This paper describes an integrated methodology to characterize shales from an engineering point of view. Shale samples from offshore Brazil were used throughout the study. The proposed methodology includes laboratory tests designed to characterize the rock individual constituents, i.e., solid particles and pore fluid, and to describe the rock microstructure. Complementary laboratory tests on the same materials indicated low potential of reactivity when in contact with saline solutions in spite of the presence of highly expansive clay minerals. The paper suggests that other elements besides simply the characteristics of the clay minerals should be considered when evaluating the potential of reactivity of shales.
The drilling of shaly sequences of inclined wellbores often needs constant interruptions to solve problems such as tight hole, excessive solids in the drilling fluid and bit balling. The consequences are: increase in drilling time and costs. Ten years old estimates indicate that these drilling problems, on average, are responsible for 20 to 30% of the drilling costs and, amongst these, 80 to 90% occur when drilling through shales1,2. Current drilling scenarios of highly inclined wells and large water depths have kept the industry searching for solutions to minimize the impact of such problems.

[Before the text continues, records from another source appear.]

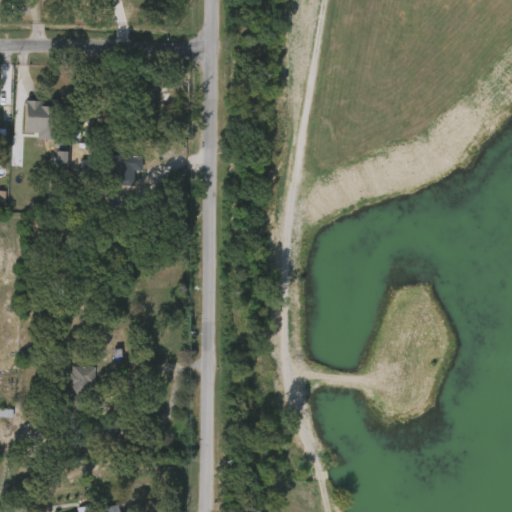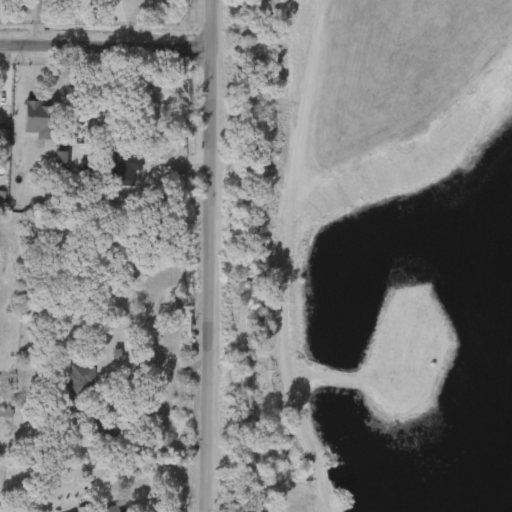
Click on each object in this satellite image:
road: (21, 23)
road: (105, 48)
building: (39, 119)
building: (25, 124)
building: (2, 132)
building: (4, 161)
building: (120, 167)
building: (87, 170)
building: (112, 175)
road: (210, 256)
building: (67, 388)
building: (77, 393)
road: (112, 404)
building: (101, 427)
building: (92, 434)
building: (107, 508)
building: (75, 511)
building: (102, 511)
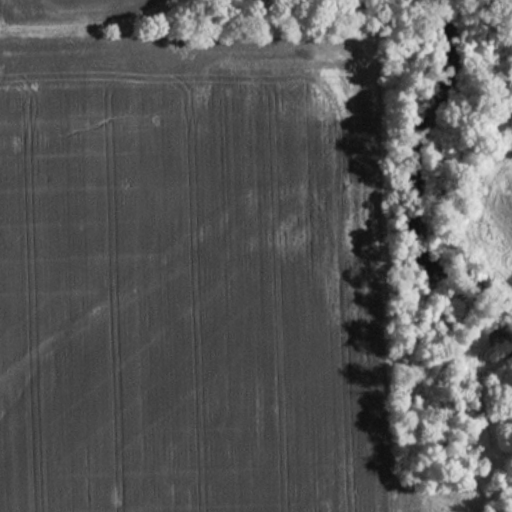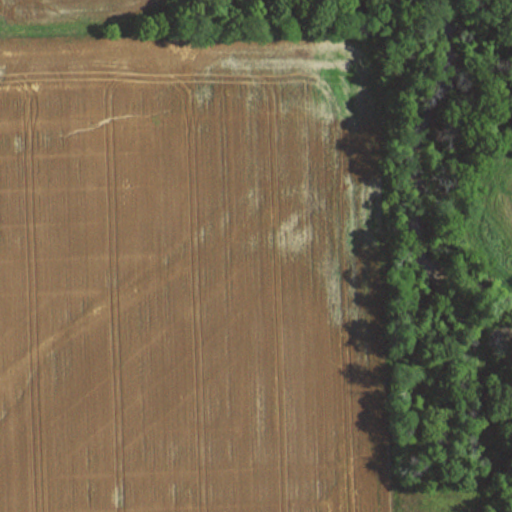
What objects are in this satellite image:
crop: (57, 13)
crop: (188, 275)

Cases of wellbore instabilities when drilling through shales have been reported for over 60 years3. The first attempts to face instabilities in shales were based in empirical approach in which the signs of instabilities were reported generating systems of classifications oriented towards identifying the eventual drilling problems4,5. Since then, it was established that the most likely cause of instabilities in shales were related to the clay minerals present in the shales and its expansive characteristics when exposed to the drilling fluids. Attempts to follow a rational approach to analyze problems of wellbore instabilities date from the 60s when experimental studies were first carried out6. Next, several studies were carried out to define more appropriate modes to drill wells through shales considering not only the drilling fluid density but also its chemical composition7–15. Studies on physico-chemical phenomena (ion transport and hydration of clay minerals) are quite recent and practical application of the results is still limited16.
Most of the shale test results reported prior to 1990 were carried out on samples that had lost part of its natural, down hole fluid content due to exposition or inappropriate storage prior to testing. Several studies indicated that swelling effects or reactions between shale and fluids observed during experiments could be interpreted as caused by the loss in saturation of the samples and not only by the presence of expansive clay minerals17–19. Actually, fully preserved shale samples did not show any indication of interaction even when immersed in deionized water20. After these new findings, it became clear that some effort would have to be placed in understanding which elements of shales would have to be described in order to evaluate the potential destruction of its structure when in contact with fluids.